Reinforcement Learning¶

This capability provides recipes to train and evaluate reinforcement learning (RL) agents. It is provided by the Reinforcement Learning plugin, which you need to install. Please see Installing plugins.

Overview¶

Reinforcement learning is a good fit when a problem involves sequential decisions, delayed rewards, and an objective focused on long-term outcomes.

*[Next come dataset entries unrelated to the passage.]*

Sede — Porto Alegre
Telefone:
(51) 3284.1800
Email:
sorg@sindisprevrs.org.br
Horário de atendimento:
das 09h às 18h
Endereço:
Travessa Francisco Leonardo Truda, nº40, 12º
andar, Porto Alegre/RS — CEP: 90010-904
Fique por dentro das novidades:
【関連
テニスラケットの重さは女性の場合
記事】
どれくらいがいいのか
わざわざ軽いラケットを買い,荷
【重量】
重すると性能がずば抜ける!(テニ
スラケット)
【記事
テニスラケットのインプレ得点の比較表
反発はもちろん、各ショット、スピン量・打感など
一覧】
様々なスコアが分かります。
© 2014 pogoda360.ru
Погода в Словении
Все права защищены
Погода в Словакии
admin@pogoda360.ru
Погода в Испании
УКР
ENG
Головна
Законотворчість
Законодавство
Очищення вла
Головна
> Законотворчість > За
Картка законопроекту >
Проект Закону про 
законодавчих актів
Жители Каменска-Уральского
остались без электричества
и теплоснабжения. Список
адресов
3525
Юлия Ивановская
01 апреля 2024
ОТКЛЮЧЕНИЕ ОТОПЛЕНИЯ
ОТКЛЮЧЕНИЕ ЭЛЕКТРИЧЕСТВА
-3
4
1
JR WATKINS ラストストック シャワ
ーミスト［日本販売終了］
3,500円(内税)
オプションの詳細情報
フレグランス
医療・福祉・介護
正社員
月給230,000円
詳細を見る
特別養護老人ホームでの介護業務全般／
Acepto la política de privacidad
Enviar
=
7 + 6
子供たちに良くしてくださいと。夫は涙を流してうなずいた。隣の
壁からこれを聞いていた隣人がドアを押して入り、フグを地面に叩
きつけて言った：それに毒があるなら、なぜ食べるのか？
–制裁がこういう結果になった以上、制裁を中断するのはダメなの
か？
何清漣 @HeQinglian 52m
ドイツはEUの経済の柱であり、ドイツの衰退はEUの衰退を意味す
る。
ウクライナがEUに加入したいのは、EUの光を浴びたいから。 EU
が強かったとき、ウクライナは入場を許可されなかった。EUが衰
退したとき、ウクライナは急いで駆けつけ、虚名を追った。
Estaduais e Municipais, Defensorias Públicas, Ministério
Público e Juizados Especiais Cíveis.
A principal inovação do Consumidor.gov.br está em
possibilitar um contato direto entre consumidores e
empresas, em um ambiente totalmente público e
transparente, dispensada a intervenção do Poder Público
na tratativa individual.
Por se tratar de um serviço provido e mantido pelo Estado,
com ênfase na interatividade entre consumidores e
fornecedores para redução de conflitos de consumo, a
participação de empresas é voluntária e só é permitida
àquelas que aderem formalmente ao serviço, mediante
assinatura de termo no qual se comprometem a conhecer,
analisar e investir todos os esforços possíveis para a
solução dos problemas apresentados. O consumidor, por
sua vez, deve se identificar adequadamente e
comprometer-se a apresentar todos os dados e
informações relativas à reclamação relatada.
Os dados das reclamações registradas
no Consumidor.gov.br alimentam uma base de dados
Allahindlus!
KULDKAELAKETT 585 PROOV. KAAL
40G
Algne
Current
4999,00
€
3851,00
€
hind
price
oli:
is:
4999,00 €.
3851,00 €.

The plugin supports two agent families:

Q-learning for smaller, fully discrete state/action spaces.
Deep Q-learning (DQN) for richer observations where tabular policies are not practical.

Training recipe¶

Use the Train recipe to learn a policy by repeatedly interacting with an environment.

Outputs¶

A managed folder containing model artifacts and training metadata.

Parameters¶

Agent: Q-Learning or Deep Q-learning (DQN).
Environment source: built-in environment list or custom environment ID.
Environment kwargs (JSON object, optional): runtime parameters passed to the environment.
Q-learning settings: Discount factor, Learning rate, exploration (Epsilon, Decay rate), and episode/step limits.
DQN settings: Policy, Total training timesteps, Buffer size, Batch size, exploration settings, and target network update frequency.
Training profiles mode (DQN): optionally train multiple profiles from a JSON array.

Testing recipe¶

Use the Test recipe to evaluate a trained model without additional learning.

Inputs¶

A managed folder containing trained model artifacts.

Outputs¶

A managed folder with testing JSON files (scores, metadata, and replay information).

Parameters¶

What to test: manual model selection or manifest-based batch testing.
Agent: the agent family to evaluate.
Environment fields (Environment source, Environment or Custom Environment ID, Module to import, optional Environment kwargs).

Using custom environments¶

For most business use cases, you will define a custom Gym/Gymnasium environment.

Add your environment Python module to the Dataiku project library.
Ensure importing the module registers an environment ID.
In Train/Test recipes, set:
- Environment source = Custom environment ID
- Custom Environment ID = <registered_id>
- Module to import = <module_name>
- optional Environment kwargs (JSON object)

Visualizing testing results¶

To compare evaluation runs, create a visual webapp with the RL Agent Testing Results webapp template.

Configure:

Replay Folder: output folder from the Test recipe.
Training Models Folder (optional): output folder from Train recipe to enable manifest/profile helpers.